「でも私、結構最悪な断り方したことあって」
何喋ってんだろ、今日。でもこの際なんだかいろいろ話してしまいたい。
「ずっと仲良くしてた男友達に告白されて、友達だと思ってたのにひどいとか言っちゃったことあって。すっごい傷つけたと思う」
「いつ?」
「高校の終わりぐらい」
「もしかして、トラウマ?」
ああ、そうかな、そうかも。あんなことはしちゃいけないって思った。
付き合ってって大学の時言われて断れなかったのは、そのせいなのかな、と今更自分の行動に合点がいく。

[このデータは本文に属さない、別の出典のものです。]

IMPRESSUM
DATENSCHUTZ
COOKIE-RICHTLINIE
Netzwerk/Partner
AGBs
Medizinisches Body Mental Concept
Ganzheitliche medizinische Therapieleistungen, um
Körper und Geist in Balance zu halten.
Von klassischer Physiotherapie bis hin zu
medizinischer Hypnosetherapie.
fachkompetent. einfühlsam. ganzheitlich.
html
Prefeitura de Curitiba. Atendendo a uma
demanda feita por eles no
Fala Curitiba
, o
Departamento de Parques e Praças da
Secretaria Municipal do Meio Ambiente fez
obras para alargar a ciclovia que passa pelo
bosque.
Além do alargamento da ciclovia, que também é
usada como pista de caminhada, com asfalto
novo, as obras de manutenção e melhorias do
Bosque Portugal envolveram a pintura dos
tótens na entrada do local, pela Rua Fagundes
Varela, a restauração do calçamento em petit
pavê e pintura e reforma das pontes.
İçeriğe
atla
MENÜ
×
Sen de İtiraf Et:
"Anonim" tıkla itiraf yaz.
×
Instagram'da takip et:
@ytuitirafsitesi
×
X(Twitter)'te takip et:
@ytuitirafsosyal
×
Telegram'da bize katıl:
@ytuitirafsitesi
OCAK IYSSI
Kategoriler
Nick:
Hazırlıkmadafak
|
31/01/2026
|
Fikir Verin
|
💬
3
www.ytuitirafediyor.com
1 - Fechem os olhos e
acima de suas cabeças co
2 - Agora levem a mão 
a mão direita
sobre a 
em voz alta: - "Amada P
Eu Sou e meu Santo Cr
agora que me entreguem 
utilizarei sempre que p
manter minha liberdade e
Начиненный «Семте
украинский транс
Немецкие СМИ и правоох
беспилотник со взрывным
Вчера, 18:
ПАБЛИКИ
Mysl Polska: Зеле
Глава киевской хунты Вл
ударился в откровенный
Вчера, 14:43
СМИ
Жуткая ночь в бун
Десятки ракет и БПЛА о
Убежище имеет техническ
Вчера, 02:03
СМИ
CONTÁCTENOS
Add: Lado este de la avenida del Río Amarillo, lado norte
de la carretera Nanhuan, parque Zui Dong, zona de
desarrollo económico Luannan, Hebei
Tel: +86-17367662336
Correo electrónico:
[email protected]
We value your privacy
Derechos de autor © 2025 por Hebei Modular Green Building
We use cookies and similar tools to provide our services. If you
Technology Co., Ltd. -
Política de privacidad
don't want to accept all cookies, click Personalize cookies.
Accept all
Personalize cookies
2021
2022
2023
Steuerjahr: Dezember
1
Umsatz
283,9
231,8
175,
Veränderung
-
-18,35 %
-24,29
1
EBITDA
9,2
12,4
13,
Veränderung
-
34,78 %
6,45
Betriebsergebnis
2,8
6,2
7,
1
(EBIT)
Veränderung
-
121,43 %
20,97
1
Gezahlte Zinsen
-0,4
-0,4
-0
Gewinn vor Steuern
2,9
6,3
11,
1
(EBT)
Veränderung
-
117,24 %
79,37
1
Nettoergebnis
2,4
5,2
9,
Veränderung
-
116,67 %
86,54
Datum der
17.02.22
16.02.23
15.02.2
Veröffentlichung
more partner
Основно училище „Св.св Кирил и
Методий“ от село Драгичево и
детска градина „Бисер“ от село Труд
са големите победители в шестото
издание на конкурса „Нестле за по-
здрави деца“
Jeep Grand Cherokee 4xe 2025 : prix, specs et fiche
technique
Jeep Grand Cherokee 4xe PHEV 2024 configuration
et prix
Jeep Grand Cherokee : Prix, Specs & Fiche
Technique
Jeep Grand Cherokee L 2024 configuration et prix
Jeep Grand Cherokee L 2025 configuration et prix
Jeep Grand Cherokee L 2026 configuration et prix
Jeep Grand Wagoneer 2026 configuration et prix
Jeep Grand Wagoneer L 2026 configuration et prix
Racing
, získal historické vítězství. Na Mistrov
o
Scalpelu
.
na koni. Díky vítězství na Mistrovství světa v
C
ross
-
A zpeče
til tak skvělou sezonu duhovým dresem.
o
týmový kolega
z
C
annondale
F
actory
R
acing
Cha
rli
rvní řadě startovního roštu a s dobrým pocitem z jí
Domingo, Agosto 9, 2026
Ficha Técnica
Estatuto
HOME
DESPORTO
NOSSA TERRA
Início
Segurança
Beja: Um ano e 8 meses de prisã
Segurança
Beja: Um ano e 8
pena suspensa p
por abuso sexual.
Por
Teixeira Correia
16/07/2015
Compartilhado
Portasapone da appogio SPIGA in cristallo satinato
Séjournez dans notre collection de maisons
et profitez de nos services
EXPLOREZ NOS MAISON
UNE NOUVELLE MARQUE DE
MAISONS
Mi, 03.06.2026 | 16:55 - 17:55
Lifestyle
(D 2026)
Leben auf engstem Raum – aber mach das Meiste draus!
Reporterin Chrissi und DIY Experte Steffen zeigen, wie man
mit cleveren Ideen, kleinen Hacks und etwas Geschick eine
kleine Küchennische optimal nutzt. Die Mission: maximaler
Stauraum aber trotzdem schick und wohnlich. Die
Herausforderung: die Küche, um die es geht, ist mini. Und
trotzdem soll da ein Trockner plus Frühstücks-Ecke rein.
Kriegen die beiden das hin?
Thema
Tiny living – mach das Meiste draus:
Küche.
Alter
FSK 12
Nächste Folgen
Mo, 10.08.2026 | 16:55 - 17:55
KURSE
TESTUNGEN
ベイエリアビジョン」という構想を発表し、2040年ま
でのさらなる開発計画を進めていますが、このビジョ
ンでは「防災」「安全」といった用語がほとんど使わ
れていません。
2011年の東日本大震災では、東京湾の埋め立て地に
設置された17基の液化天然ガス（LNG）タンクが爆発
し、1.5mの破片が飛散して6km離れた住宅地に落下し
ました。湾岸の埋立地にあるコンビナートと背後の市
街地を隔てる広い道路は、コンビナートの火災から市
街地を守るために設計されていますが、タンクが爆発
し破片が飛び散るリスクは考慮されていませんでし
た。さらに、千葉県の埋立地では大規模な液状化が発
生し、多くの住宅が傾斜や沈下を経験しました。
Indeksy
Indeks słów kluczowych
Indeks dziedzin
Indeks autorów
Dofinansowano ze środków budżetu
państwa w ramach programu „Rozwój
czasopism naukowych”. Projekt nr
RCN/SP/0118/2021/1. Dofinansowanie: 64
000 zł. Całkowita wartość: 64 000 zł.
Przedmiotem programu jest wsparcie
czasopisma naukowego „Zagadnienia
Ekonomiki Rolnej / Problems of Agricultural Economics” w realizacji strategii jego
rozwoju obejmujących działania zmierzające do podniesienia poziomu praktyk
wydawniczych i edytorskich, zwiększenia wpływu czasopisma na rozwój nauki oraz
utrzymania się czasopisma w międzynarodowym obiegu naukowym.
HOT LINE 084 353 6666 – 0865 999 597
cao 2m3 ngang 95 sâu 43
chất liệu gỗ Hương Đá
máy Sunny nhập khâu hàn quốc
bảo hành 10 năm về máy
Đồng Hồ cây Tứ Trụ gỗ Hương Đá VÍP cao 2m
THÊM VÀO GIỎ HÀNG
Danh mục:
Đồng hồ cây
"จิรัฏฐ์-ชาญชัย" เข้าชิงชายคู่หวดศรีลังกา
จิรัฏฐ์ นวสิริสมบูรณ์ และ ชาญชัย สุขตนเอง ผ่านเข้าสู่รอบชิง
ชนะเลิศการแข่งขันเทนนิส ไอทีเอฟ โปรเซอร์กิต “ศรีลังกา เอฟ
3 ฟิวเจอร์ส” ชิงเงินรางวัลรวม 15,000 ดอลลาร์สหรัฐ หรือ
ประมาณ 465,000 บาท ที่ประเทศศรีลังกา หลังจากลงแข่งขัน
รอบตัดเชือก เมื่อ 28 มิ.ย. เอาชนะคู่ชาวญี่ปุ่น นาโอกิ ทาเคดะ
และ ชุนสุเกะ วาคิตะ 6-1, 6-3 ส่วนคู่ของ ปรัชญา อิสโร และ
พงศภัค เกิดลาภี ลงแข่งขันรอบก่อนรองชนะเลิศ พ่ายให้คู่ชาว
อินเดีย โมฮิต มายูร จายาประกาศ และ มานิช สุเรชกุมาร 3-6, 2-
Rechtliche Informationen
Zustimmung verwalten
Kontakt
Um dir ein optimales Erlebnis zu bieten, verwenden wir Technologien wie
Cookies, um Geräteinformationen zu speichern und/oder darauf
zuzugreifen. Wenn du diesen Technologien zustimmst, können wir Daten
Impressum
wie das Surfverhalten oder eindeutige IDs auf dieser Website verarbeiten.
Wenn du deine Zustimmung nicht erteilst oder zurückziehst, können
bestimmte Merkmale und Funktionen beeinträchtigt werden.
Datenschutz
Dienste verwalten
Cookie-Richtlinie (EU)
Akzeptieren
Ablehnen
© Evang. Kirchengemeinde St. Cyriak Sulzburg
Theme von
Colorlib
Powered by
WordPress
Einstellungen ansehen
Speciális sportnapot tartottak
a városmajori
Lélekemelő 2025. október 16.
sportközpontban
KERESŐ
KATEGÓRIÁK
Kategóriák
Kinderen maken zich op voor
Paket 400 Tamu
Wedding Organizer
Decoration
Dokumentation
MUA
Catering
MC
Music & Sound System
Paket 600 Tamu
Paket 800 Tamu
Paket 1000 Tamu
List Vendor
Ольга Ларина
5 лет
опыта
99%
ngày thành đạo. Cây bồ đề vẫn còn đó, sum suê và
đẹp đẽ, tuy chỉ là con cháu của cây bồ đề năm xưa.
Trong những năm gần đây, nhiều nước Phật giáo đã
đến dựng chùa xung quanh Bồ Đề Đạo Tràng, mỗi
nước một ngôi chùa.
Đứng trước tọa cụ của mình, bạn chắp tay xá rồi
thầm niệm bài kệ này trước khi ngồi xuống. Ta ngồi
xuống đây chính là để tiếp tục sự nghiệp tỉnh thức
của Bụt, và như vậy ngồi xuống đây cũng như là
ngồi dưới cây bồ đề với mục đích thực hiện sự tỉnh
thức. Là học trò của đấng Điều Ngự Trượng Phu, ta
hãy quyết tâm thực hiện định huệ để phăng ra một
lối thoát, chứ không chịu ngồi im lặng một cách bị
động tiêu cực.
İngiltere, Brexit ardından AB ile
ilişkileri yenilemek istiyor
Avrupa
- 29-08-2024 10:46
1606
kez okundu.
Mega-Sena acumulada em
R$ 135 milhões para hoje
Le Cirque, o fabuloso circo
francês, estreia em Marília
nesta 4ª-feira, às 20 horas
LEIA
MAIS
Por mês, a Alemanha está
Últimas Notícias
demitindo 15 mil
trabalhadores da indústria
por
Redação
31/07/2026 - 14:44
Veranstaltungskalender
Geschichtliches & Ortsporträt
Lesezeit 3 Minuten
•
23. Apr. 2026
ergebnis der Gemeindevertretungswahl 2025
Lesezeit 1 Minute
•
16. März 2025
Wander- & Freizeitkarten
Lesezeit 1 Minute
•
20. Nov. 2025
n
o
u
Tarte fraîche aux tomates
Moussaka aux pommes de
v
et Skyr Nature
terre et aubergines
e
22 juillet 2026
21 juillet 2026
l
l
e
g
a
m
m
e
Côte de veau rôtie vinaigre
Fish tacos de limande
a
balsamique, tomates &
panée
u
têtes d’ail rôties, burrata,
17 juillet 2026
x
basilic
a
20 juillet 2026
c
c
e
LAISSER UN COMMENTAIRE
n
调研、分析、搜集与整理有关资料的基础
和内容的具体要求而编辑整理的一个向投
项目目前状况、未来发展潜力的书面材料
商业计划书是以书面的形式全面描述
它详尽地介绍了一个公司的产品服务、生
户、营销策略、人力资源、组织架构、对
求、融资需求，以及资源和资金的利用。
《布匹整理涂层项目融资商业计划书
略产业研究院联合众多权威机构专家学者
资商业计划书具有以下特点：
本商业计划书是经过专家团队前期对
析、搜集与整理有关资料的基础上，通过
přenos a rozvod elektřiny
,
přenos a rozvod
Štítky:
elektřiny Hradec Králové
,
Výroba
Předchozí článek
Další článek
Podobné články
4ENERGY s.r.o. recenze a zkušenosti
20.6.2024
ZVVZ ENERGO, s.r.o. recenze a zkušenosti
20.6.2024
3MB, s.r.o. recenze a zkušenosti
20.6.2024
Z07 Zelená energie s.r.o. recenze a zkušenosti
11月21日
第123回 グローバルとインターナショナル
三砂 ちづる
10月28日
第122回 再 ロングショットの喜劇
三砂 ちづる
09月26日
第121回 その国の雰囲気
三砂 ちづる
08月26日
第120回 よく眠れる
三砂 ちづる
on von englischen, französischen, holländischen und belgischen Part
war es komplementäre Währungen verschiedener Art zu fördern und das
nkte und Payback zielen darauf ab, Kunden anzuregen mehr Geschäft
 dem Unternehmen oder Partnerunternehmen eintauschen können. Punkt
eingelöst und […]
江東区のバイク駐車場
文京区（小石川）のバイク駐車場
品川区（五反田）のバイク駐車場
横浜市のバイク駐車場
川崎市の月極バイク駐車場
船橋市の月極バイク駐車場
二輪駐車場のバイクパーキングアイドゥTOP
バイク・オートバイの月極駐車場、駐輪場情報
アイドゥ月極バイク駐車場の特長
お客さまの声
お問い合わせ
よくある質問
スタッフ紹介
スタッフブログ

三上くんがベンチの背に寄りかかって、体を伸ばした。何かまた考えている。
「今、オレも勇気出そうと思ってたところに出鼻くじかれたんだけどさ、結論は、片思いでも言っていい、ってことでいいの?」
「うん、そう。あの時私子供すぎてあんなことしちゃったけど、もういいのかなって」
「今なら言わなそう?」
「うん。私なんかでも好きになってくれる人がいたら、普通にありがとうって言えそう。ないけどね、そんなこと」
「じゃ、言ってもいい?」
声がちょっと変わった気がしてふと見たら、三上くんのきれいな顔が間近に合った。
「オレ、真奈ちゃんを好きになった」
まっすぐに目を見て、ささやくように言われる。